(Given request a)
Please set down everything in the message from "One thing I'm" down to "feel a part of.", word for word.

(Page text)
+--
[Distutils] Python people want CPAN and how the latter came about
David Lyon
david.lyon at preisshare.net
Tue Dec 22 01:58:02 CET 2009
On Tue, 22 Dec 2009 07:48:55 +0900, David Cournapeau <cournape at gmail.com>
wrote:
> (cpan) ... is not much a
> feature problem as much as a fundamental implementation and "state of
> mind".
Yes. Their state of mind is make it simple and make it work across
the board for everything for everyone.
> Reliable packaging requires explicit handling, where the whole
> python stack for packaging relies a lot on implicit behavior.
Yep.. That's it in a nutshell.
> (distutils) .. is a design error ... , instead of fixing
> it at this level, tools try to add another level of complexity
> to circumvent it.
This now begs the beer-drinking style (cpan/perl developers understand)
question of what to actually do about this in 2010.
One thing I'm pretty certain of is that people would prefer to
accomplish something and after that drink beer together. That
was really the secret of the cpan success. They loved the
sense of accomplishment. They loved bragging too - but it
was always a welcoming type of bragging that one could easily
fall in to and feel a part of.
After reading your email David, you leave the reader with no
other conclusion other than a new explicit build tool is
needed for 2010.
Otherwise, we're all going to be sitting helplessly reading
the same old 'how can I tell distutils I want to ...?" for
the whole of the next decade.
At the same time, there won't be much of an effort to
address the design issues you talk about. Simply because
of legacy software syndrome management issues.
What can be done, if there is good delegation of the
tasks, is for a new pypi toolset (let's not fragment
things and confuse new users with lots of different
names) to be started.
At the highest level, the toolset needs to:
- build python packages/apps from explicit metadata
- upload and register them
- download and install (and the other functions)
I'd toss in a few extra things not in cpan. Like
incorporating buildout support. I don't use it myself
but so many others do.
+--
Collected data entries
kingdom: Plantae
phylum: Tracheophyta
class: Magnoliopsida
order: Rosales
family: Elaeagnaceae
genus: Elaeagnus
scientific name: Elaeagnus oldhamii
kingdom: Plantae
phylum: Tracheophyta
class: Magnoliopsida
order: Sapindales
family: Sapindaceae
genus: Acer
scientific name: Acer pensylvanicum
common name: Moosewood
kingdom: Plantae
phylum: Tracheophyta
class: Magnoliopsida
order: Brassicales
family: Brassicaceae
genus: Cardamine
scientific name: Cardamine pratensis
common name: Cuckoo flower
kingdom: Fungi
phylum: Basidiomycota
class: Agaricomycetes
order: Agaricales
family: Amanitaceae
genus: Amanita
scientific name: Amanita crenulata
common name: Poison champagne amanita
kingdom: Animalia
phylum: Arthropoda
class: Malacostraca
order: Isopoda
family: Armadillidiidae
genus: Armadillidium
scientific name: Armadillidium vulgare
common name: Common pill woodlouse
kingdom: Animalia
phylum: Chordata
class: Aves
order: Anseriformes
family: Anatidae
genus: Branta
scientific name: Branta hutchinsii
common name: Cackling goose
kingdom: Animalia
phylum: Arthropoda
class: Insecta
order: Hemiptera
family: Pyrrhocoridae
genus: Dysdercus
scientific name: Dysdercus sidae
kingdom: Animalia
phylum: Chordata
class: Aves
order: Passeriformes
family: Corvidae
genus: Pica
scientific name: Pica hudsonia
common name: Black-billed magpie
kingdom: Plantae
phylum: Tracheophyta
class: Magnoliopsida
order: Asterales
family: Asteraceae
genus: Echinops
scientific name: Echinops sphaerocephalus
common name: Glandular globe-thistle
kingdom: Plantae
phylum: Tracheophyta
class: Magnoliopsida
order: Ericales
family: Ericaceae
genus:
+--
(Given request b)
Extract from the records everything from the line containing "genus: Acer" down to the line containing "phylum: Basidiomycota", both lines included.

(Solution a)
One thing I'm pretty certain of is that people would prefer to
accomplish something and after that drink beer together. That
was really the secret of the cpan success. They loved the
sense of accomplishment. They loved bragging too - but it
was always a welcoming type of bragging that one could easily
fall in to and feel a part of.

(Solution b)
genus: Acer
scientific name: Acer pensylvanicum
common name: Moosewood
kingdom: Plantae
phylum: Tracheophyta
class: Magnoliopsida
order: Brassicales
family: Brassicaceae
genus: Cardamine
scientific name: Cardamine pratensis
common name: Cuckoo flower
kingdom: Fungi
phylum: Basidiomycota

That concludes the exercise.